So, if I end up being George, meh. (I’d prefer something like OnceACodeMonkey or GrandHighPanjandrum, but okay.
Voted. My precinct has 2300 registered, but at 1810 (6:10PM civilian time) mine was ballot #205.
I got in a conversation with a poll worker about primary runoffs and how they can be quite critical. She didn’t remember the 1986 Alabama primary runoff, which became quite contentious due to what was called “cross-over voting”, wherein supposedly (I have no certain knowledge of it happening) an awful lot of Republican primary voters cast ballots for Charlie Graddick (incumbent Attorney General) versus Bill Baxley (incumbent Lieutenant Governor) in the Democratic runoff. Graddick won the runoff (by 0.94%), but Baxley’s people protested and the State Supreme Court ordered the Alabama Democratic Party to award the nomination to Baxley. The award was perfectly legal, of course, but it angered an awful lot of people.
The outcome of the controversy was the election of Guy Hunt (Republican) in the general, likely by virtue of a whole bunch of Graddick supporters voting for Hunt, who was the first R governor in Alabama since 1874. At the time (and maybe still today), Democrats who voted in the primary signed something like a “loyalty oath” wherein they promised to support the party’s nominee in the general election, so I’m still unclear as to why the outcome was not challenged more strongly than it was. (By the way, again to my knowledge, Republican primary voters in Alabama have never been required to sign that kind of “loyalty oath”.)

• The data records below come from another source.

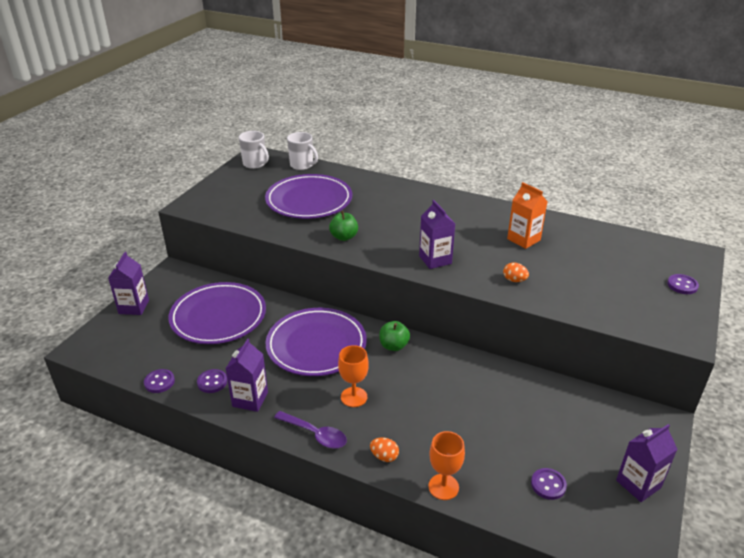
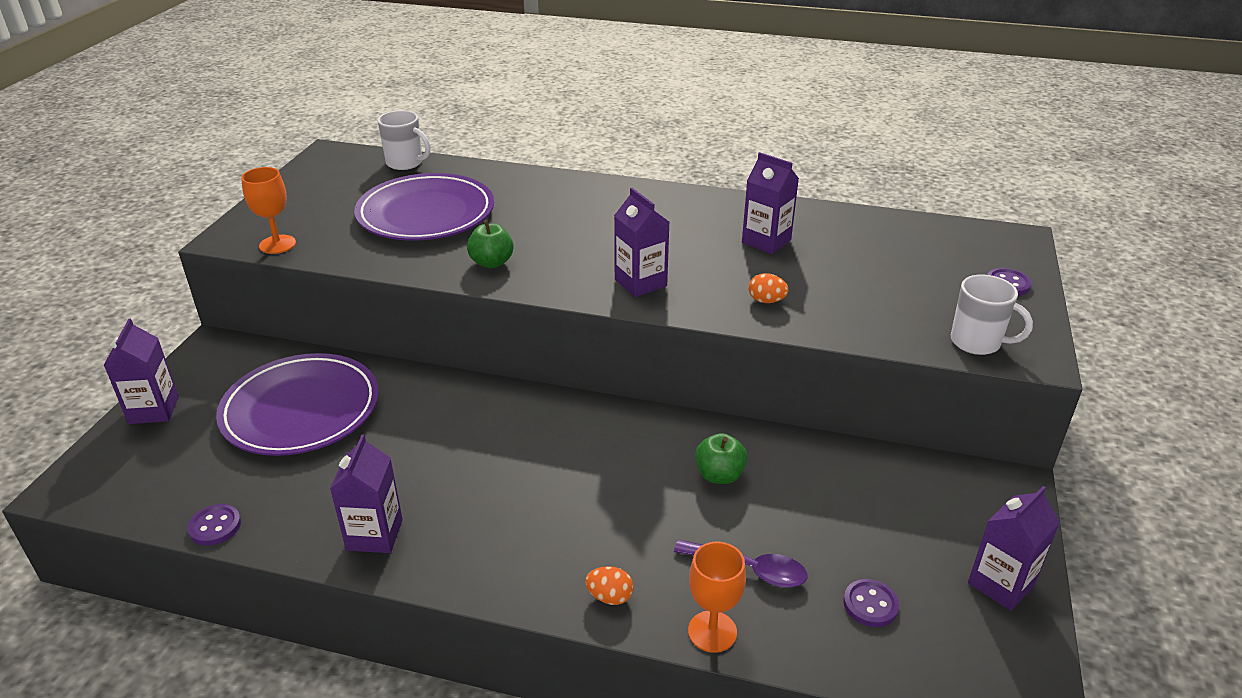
camera: 10 degrees left, 0 degrees up
purple button [197,369,227,393] -> none
white mug [239,131,269,169] -> white mug moved to [951,275,1033,355]
purple plate [265,308,367,376] -> none
purple spoon [274,411,347,449] -> purple spoon moved to [674,540,808,588]
orange goblet [338,345,369,407] -> orange goblet moved to [241,167,296,254]
green apple [379,321,410,351] -> green apple moved to [695,433,748,484]
orange carton [507,182,548,249] -> purple carton [742,152,799,254]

Oddly though, today I was handed a slip by the intake worker after my photo ID was scanned and accepted. This slip, annotated “REPUBLICAN”, was the token by which the next poll workers knew which ballot to give me. It has been my recollection that in the past a worker would ask me which ballot I wanted in both the primary and the runoff; I never “crossed over” or tried to, simply because, you know… The party identification slip was the reason the worker and I went over this history, as she said she had no memory of that 1986 dustup.
By the way, in that same general election, Alabama voters elected Democrat Richard Shelby to replace Republican Jeremiah Denton in the US Senate. Denton was elected in 1980, the first R Senator from Alabama since 1879. (Shelby switched to the Republican Party in 1994.) As I said, I hate Alabama politics.